Cargada con mi inmensa mochila llena de libros la miré, ella se puso delante de mi y me agarró los cachetes de la cara en un gesto bastante brusco. ¿Quiso ser cariñosa? Nunca lo supe, lo que sí entendí fueron esas palabras que me dijo al oído como intentando que nadie más escuchase lo que necesitaba decirme.

‘Alba, estás muy gorda…’

Acto seguido se separó para mirarme como pidiéndome una explicación que yo, a mis once años, no sabía ni cómo responder. A mis nervios iniciales se le unieron unas buenas dosis de incredulidad, miedo y mucho asco. ¿Qué pasaba porque estuviera gorda? ¿A qué se refería con aquello? A la vista de que continuaba esperando mi respuesta, dije lo primero que se me vino a la cabeza.

‘Este año me he apuntado a gimnasia y tengo muchas ganas.’

Y sí, lejos de apoyarme en mi decisión de hacer más ejercicio o simplemente dejarlo estar, esa mujer a la que respetaba por encima de mis posibilidades optó por lanzar al aire una sonora carcajada mientras aplaudía como si mi frase fuese la mayor broma escuchada en todo el mundo. Las preguntas volvieron a agolparse en mi cabeza ¿qué había de gracioso en todo aquello? ¿Es que una niña como yo no podía hacer gimnasia? No hubo más comentarios, lo único que añadió para zanjar el tema fue que ya veríamos cómo me iba.

¿Os imagináis lo que pasé desde entonces? Una batalla terrible en mi cabeza, donde esas ganas que tenía de ir a gimnasia artística se convirtieron en un miedo total ante la mofa de mis compañeros. Es que acababa de ser consciente de mi condición como gorda en el mundo, y de pronto donde antes solo veía posibilidades tan solo encontraba muros demasiado altos para que una gorda como yo los saltase.

El chip de esa señora que se hacía llamar profesora cambió y a esa presión mental que nos inyectaba día a día en clase también sumó la persecución constante a muchas de las niñas del aula. ¿Qué os parece la idea de llamar ‘fresca’ a una niña de once años que durante un viaje de estudios baila sin ni siquiera tocarse con un monitor de esquí?

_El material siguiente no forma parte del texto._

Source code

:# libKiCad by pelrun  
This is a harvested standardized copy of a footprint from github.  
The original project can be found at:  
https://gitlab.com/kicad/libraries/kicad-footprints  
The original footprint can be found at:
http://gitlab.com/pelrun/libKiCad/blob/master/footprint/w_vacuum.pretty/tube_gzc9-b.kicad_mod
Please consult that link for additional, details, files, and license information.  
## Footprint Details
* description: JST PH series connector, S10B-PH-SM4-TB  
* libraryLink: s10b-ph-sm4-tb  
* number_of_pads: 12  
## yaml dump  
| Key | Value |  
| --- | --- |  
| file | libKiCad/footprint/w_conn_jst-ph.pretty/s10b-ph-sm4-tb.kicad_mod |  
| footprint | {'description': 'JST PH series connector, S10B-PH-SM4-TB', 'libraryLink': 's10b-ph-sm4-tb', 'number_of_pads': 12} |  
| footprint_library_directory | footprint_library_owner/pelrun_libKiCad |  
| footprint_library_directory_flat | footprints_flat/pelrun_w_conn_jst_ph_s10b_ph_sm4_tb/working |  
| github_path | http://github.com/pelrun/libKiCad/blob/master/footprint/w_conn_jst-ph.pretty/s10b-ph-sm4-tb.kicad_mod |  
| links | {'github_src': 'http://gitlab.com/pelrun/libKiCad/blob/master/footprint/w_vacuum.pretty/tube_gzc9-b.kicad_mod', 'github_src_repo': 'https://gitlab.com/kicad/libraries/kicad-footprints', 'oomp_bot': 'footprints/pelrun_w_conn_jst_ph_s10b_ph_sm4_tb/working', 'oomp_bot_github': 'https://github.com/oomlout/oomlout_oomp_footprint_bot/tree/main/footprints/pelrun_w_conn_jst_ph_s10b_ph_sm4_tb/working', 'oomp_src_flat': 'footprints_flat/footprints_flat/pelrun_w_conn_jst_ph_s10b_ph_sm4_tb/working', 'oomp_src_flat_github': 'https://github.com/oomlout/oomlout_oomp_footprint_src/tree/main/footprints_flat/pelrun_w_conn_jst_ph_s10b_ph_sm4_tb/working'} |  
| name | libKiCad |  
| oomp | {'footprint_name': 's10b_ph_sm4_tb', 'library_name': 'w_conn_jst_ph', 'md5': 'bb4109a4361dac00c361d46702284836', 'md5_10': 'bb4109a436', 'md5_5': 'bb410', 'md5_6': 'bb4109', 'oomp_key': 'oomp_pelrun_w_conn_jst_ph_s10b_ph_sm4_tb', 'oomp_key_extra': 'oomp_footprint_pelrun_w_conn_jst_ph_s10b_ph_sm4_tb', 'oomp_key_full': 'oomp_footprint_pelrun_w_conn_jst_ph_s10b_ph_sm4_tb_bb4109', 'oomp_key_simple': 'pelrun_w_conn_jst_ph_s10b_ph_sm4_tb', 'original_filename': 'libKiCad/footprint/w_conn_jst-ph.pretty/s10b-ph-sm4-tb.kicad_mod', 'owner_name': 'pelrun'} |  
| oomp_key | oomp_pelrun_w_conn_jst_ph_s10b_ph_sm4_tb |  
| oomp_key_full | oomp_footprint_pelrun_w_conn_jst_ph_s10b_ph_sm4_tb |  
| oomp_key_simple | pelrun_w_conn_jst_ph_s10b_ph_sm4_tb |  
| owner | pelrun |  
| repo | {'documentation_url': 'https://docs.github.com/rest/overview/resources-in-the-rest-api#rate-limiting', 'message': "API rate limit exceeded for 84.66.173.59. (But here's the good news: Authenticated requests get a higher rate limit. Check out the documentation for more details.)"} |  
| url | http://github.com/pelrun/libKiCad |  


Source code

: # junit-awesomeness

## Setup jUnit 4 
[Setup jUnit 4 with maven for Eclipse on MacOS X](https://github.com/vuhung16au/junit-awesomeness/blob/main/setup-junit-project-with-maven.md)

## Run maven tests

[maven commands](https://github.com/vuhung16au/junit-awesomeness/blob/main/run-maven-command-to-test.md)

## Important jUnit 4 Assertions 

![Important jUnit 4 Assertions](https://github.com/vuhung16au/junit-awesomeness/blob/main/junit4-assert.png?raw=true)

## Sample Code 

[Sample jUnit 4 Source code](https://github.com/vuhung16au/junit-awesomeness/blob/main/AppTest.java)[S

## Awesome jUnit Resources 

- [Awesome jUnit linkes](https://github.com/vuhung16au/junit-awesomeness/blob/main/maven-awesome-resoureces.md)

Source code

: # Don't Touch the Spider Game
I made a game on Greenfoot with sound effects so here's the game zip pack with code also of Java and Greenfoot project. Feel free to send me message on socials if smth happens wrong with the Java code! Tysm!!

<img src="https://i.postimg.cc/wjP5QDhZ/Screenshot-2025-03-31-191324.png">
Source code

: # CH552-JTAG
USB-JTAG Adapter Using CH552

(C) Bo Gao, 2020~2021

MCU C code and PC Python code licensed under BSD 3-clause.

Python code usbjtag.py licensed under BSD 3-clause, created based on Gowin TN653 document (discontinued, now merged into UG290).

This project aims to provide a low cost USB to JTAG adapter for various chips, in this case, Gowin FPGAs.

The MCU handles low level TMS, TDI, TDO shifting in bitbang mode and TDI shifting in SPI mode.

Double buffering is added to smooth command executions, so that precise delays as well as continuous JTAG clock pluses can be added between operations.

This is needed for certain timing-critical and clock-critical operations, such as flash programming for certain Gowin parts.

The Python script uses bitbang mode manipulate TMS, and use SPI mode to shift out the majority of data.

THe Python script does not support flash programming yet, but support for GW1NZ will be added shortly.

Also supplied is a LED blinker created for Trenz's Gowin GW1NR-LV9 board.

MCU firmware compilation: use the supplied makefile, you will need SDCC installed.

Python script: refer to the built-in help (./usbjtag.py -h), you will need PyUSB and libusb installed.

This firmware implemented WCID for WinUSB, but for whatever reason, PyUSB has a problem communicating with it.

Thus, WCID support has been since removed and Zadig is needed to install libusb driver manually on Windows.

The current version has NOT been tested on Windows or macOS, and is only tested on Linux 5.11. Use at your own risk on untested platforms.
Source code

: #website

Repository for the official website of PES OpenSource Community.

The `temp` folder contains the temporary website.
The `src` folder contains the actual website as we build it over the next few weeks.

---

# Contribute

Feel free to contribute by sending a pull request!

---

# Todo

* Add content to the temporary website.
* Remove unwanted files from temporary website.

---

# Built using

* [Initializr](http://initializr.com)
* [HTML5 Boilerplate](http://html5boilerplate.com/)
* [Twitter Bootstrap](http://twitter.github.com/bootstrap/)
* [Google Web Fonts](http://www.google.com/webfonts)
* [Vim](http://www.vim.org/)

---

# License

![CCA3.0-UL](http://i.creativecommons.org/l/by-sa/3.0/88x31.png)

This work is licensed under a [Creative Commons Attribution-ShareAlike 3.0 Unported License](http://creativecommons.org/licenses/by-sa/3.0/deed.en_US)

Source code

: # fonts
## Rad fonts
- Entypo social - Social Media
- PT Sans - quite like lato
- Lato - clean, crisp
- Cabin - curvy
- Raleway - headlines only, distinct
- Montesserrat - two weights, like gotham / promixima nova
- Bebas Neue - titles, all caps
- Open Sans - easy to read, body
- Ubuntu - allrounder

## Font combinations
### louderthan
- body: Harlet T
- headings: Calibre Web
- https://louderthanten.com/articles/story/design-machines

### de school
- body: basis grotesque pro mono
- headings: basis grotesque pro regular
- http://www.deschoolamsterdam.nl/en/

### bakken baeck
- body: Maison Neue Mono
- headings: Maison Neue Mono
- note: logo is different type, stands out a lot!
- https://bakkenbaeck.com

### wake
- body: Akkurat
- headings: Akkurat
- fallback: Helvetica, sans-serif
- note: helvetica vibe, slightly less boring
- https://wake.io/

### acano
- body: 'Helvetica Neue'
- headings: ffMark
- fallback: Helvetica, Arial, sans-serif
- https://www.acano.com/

Según esa mujer esa alumna fue una fresca por el mero hecho de acercarse a bailar la Macarena al lado de un chico que le había dado clases de esquí durante una semana. Detalles como este, acumulamos por docenas.

Éramos demasiado pequeñas, demasiado ingenuas para saber que todas aquellas palabras, aquellas presiones que esa mujer ejercía sobre nosotras de alguna manera nos marcarían para siempre. Me tocó lidiar con una adolescencia en la que esa chica gorda que se mantenía nerviosa en la fila caía una y otra vez marcada por el miedo a continuar siendo una gorda mediocre. Sumida en ese miedo a que la gente volviese a reírse de mis decisiones o a vivir siendo inconsciente de que mi realidad es bien diferente a la que yo siempre he esperado.

¿Sabéis qué? Aquella mujer me localizó en Facebook hace un par de años y tuvo la desfachatez de solicitarme amistad, como esperando que le guarde cariño solo por el hecho de haber sido mi profesora durante dos largos cursos. Por supuesto rechacé su solicitud y solo espero que si este escrito llega a ella de alguna manera aunque ahora mismo ya esté jubilada, entienda de una vez que su súper sistema de enseñanza era una auténtica mierda irrespetuosa y muy dañina. Muchas gracias por todo, maestra.